= North Atlantic Marine Mammal Commission =

The North Atlantic Marine Mammal Commission (NAMMCO) is an international regional body for co-operation on conservation, management and study of marine mammals in the North Atlantic.

The NAMMCO Agreement was signed in Nuuk, Greenland on 9 April 1992 by Norway, Iceland, Greenland, and the Faroe Islands, and entered into force 90 days later on 8 July 1992. The agreement focuses on modern approaches to the study of the marine ecosystem as a whole, and better understanding of marine mammals' role in this system.

The organization came about because the member nations were (and continue to be) dissatisfied with the international management of cetaceans and other marine mammals by the International Whaling Commission. NAMMCO believes that decisions regarding whaling should be based on scientific principles regarding management of whale populations. Through regional cooperation, the member nations of NAMMCO aim to strengthen and further develop effective conservation and management measures for marine mammals. Such measures should be based on the best available scientific evidence, and should take into account both the complexity and vulnerability of the marine ecosystem, and the rights and needs of coastal communities to make a sustainable living from what the sea can provide.

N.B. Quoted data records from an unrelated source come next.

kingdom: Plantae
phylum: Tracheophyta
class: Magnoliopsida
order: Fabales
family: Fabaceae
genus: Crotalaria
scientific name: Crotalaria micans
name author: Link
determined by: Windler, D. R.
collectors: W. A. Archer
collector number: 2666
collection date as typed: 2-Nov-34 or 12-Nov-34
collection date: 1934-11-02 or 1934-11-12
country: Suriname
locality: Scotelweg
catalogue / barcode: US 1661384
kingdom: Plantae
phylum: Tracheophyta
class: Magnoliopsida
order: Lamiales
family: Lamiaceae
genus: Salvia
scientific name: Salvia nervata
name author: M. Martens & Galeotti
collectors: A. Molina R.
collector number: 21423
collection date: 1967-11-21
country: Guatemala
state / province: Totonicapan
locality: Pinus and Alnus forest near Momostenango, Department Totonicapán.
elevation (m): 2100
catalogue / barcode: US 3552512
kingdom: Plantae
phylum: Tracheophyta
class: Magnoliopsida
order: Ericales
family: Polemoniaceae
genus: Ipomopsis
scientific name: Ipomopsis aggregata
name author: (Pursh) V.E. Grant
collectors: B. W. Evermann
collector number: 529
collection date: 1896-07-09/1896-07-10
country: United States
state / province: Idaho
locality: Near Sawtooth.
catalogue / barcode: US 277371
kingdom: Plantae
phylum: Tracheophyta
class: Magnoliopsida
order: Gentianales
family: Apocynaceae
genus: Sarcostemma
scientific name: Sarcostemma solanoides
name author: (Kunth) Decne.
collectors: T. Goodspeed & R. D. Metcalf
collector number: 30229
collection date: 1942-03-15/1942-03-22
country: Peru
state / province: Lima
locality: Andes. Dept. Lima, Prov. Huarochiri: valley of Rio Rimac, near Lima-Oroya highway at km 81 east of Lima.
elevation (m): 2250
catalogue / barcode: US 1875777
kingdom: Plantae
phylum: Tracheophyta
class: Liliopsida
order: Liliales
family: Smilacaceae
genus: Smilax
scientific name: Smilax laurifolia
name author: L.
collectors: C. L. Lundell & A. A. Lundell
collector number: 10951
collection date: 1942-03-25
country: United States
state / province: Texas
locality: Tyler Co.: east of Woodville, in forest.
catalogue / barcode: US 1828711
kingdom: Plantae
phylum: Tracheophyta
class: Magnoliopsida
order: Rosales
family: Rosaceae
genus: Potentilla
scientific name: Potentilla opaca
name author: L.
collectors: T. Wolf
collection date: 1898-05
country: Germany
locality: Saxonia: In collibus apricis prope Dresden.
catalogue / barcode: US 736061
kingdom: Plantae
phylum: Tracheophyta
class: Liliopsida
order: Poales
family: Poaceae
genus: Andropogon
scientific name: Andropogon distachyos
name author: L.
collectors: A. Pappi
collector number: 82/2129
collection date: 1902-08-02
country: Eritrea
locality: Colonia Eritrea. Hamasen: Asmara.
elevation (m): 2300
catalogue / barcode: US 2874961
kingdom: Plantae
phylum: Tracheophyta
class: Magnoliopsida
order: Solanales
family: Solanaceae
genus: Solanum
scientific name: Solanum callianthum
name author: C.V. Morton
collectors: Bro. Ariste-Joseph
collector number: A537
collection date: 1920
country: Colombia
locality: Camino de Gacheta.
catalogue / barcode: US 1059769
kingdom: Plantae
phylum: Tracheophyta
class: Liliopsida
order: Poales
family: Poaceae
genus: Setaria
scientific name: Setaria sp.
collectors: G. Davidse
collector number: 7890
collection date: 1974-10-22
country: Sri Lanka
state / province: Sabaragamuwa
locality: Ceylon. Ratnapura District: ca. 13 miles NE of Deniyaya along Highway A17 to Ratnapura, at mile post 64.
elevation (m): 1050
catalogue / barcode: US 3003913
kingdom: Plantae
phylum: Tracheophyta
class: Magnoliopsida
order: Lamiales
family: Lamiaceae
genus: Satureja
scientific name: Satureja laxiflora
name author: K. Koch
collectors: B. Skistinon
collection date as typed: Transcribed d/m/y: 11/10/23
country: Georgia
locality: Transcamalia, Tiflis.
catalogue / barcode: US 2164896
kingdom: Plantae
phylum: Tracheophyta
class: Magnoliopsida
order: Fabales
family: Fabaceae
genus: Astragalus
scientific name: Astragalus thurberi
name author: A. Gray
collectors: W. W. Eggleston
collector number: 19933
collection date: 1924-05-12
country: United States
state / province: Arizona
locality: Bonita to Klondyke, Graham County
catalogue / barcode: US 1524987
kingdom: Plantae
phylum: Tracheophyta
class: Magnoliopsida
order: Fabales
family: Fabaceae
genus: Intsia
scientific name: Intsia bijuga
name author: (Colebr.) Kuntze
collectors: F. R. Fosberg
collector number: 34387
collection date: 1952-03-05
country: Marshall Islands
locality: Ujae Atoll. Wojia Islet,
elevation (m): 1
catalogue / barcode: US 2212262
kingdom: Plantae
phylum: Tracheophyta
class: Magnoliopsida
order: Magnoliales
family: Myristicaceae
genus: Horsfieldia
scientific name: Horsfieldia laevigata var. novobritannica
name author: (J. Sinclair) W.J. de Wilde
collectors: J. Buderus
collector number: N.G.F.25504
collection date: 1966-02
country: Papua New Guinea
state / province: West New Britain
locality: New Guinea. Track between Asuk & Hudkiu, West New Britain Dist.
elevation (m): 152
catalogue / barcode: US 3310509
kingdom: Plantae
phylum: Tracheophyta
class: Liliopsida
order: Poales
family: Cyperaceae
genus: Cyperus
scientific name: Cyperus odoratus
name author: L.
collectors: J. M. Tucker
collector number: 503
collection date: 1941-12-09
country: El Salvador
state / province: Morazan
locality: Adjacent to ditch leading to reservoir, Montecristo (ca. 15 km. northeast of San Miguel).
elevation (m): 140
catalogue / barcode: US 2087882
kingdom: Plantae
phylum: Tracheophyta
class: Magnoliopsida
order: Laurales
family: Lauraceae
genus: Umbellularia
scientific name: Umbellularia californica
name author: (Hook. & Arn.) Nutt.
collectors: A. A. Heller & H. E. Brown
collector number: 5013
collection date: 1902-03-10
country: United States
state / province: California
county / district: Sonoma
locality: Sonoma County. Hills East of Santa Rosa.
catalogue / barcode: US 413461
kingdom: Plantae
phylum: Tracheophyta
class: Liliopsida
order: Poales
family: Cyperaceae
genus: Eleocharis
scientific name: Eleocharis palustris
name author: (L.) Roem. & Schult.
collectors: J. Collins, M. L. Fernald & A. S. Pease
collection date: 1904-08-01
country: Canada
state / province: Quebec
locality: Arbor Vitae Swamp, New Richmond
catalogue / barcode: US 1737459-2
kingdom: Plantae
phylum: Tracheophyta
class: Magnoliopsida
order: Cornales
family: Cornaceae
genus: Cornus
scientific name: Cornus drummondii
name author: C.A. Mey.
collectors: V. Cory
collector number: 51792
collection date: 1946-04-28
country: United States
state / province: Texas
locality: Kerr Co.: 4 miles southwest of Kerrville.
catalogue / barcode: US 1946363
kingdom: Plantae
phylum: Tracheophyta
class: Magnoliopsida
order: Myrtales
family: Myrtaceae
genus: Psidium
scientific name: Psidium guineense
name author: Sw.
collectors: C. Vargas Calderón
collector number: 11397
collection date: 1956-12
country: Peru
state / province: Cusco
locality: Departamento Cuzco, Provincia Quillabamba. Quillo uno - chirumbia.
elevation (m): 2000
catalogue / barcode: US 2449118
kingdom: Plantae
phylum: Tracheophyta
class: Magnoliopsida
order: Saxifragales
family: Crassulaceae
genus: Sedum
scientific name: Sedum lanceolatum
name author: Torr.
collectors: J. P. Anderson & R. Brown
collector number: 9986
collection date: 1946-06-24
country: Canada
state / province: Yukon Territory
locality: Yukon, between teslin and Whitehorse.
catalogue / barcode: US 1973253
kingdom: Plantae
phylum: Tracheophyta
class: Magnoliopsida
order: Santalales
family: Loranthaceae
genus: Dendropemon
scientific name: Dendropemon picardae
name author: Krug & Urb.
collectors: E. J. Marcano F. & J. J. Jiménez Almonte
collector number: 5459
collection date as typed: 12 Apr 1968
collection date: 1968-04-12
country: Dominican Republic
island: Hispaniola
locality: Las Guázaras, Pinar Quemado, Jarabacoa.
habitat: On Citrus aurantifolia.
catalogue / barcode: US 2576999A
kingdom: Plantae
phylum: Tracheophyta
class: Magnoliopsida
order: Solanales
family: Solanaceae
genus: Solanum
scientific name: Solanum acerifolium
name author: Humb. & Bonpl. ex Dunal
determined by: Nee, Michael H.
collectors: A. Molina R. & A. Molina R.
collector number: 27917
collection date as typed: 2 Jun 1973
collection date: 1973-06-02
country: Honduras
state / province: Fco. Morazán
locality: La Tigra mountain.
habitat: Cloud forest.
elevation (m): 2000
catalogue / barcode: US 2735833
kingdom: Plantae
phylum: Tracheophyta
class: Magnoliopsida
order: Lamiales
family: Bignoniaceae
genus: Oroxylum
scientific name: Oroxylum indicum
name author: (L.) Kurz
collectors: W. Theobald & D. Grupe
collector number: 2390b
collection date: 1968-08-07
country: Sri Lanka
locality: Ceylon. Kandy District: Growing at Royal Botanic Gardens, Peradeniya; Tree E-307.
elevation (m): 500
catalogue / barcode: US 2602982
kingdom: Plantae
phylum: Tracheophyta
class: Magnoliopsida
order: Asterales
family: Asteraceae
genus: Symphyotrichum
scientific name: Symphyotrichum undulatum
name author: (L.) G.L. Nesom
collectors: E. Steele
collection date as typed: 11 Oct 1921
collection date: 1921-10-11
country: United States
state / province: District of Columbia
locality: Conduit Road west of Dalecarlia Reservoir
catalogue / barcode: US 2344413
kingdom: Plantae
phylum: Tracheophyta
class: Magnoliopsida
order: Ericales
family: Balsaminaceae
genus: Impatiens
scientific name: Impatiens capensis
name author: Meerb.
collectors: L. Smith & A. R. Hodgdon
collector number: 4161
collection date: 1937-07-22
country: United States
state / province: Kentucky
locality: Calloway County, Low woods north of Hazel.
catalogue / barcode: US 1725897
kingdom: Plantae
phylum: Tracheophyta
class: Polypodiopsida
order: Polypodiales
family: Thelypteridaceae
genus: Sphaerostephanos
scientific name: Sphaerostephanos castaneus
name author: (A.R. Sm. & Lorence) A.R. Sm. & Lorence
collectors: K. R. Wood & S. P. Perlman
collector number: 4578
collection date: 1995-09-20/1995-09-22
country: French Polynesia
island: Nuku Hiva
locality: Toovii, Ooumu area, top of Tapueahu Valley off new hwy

The IWC currently has a moratorium in effect which prohibits all (large species) whaling with a few specific exceptions. Nations opposed to whaling, such as the United Kingdom, do not recognize NAMMCO's claim to be the proper body for management of whale stocks in the North Atlantic, and continue to support the IWC.

==History and structure==

NAMMCO was founded in Nuuk, Greenland on 9 April 1992 by the signatories to Agreement on Cooperation in Research, Conservation and Management of Marine Mammals in the North Atlantic. The Agreement came into force on 7 July 1992 and was itself the product of a Memorandum of Understanding signed in Tromsø in 1990 between the Norwegian and Icelandic governments and the Greenlandic and Faroese home rule governments. The purpose of the organization is set out in Article 2 of the agreement.

The commission has three parts. The council is the decision-making part of the commission, which requests, and acts on, advice from its management committees, which make proposals for management of marine mammals stocks within the region, and from the scientific committee which reviews current scientific literature and carries out its own scientific research.

The commission also hosts workshops and forums devoted to hunting methods and environmental questions.